Communications carriers and corridor assemblers often use flat market prices, not land-based valuations, to obtain corridor property rights for buried fiber optic cable, cable hanging easements on transmission towers, and microwave or cellular base station sites. This reflects the “law of one price” in economics, which says that identical goods will sell for identical prices. Such flat market prices for easements or rents might be called “across-the-board” prices, also called “going prices,” in contrast with “across-the-fence” land based valuations.
TABLE 2: Fiber Optic Route “Going Prices”
|
Williams Companies |
Petronet |
| Property Right |
Easement |
Easement |
| Periodic Payment |
One-time payment |
One-time payment |
| Geographic Routes |
Long-haul routes |
Urban routes |
| Rural Route Unit Price |
$0.50 per linear foot |
$0.05 per linear foot |
| Urban Route Unit Price |
$2.00 per linear foot |
$0.20 per linear foot |
The reasons for the communications industry using a flat pricing structure are:
- A flat price structure provides certainty of cost that can attract capital and a uniformly competitive price in the industry that does not create an undue advantage of one business over another for any one business.
- A flat price structure prevents what is called “arbitraging” whereby easements and rents are paid at cheap prices from unknowledgeable property owners and then re-sold at full market price by “arbitrageurs.” In rural areas, land based valuations would likely be much less than “going prices” for fiber optic easements. If such easements were based on rural land values, the easement could be re-sold for a higher price by opportunists or capitalized into a higher value for the business. This might be the case where rural land is transitioned to urban land uses.
- Flat “going prices” solve the equitability valuation problem of paying the first landowner, for example, $2 per linear foot and $10 per foot for the last property.
- A differential flat price structure can be offered for more or less lucrative routes connecting larger or smaller markets.
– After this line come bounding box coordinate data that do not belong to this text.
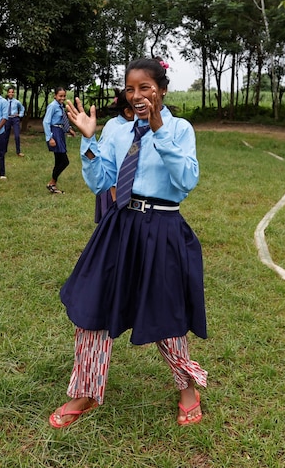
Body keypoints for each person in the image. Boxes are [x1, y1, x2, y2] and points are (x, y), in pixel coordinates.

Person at [50, 58, 206, 429]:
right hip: (119, 227)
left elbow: (186, 180)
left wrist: (158, 130)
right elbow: (100, 180)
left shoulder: (179, 129)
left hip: (162, 227)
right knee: (92, 308)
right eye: (131, 89)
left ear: (162, 90)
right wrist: (89, 139)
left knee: (166, 314)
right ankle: (85, 392)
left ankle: (187, 388)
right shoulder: (117, 131)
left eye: (146, 88)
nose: (137, 96)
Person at [93, 90, 133, 223]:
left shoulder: (115, 123)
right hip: (114, 187)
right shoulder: (118, 129)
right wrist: (115, 196)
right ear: (128, 112)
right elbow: (111, 163)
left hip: (118, 185)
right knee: (116, 224)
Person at [43, 87, 75, 194]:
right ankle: (52, 182)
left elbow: (62, 120)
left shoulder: (60, 106)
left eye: (64, 96)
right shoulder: (52, 106)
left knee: (58, 160)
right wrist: (50, 138)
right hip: (55, 133)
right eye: (60, 96)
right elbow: (46, 122)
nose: (62, 98)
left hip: (60, 132)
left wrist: (69, 129)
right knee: (64, 161)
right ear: (55, 96)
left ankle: (53, 185)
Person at [6, 87, 25, 156]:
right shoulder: (4, 101)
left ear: (14, 93)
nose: (11, 93)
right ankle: (4, 151)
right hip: (7, 119)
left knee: (17, 135)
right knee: (5, 136)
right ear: (7, 93)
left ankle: (18, 151)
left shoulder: (17, 102)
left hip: (15, 119)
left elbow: (22, 108)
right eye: (9, 92)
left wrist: (20, 115)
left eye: (12, 92)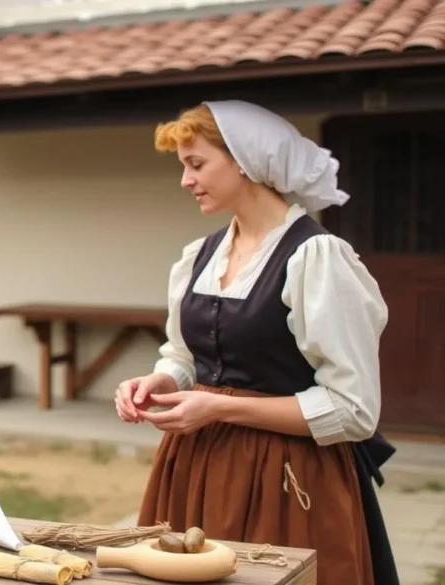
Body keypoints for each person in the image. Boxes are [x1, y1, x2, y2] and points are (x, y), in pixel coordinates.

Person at [114, 100, 399, 585]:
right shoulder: (199, 256)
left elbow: (353, 410)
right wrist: (160, 379)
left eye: (196, 164)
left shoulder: (316, 258)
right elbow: (185, 355)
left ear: (246, 161)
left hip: (289, 478)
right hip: (197, 465)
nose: (186, 180)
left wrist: (218, 409)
- A flat pricing structure can facilitate a business case for the economic feasibility of a business venture. If the market has to depend on capricious court awards or “land appraisal contests,” that risk will be apparent. It may be translated into lowered prices that deregulated network industries are willing to pay for property rights. If the eminent domain model spreads at the expense of flat pricing, another of the risks is lengthened project timelines. Widening a road can take several years. The technology is stable, so no problem. Laying fiber optics is placing a bet on a technology that may become obsolete before installation.
Fiber optic easements and leases that do not affect the existing use of the corridor, or result in damages that are unconnected to the value of the corridor or the land. Thus, “going prices,” or “across-the-board” prices, are believed to be appropriate compensation for fiber optic easements within existing corridors. They are also attractive to reasonable sellers, and thereby save time. However, “going prices” are expressly prohibited under Federal land appraisal standards for eminent domain. The “before and after” appraisal method in one of its manifestations is legally required (Interagency Land Acquisition Task Force, 1992, p. 57). The eminent domain process is explicitly insensitive to measuring the foregone value attributable to the creation of a new use because it excludes “project influence,” the new use of the property.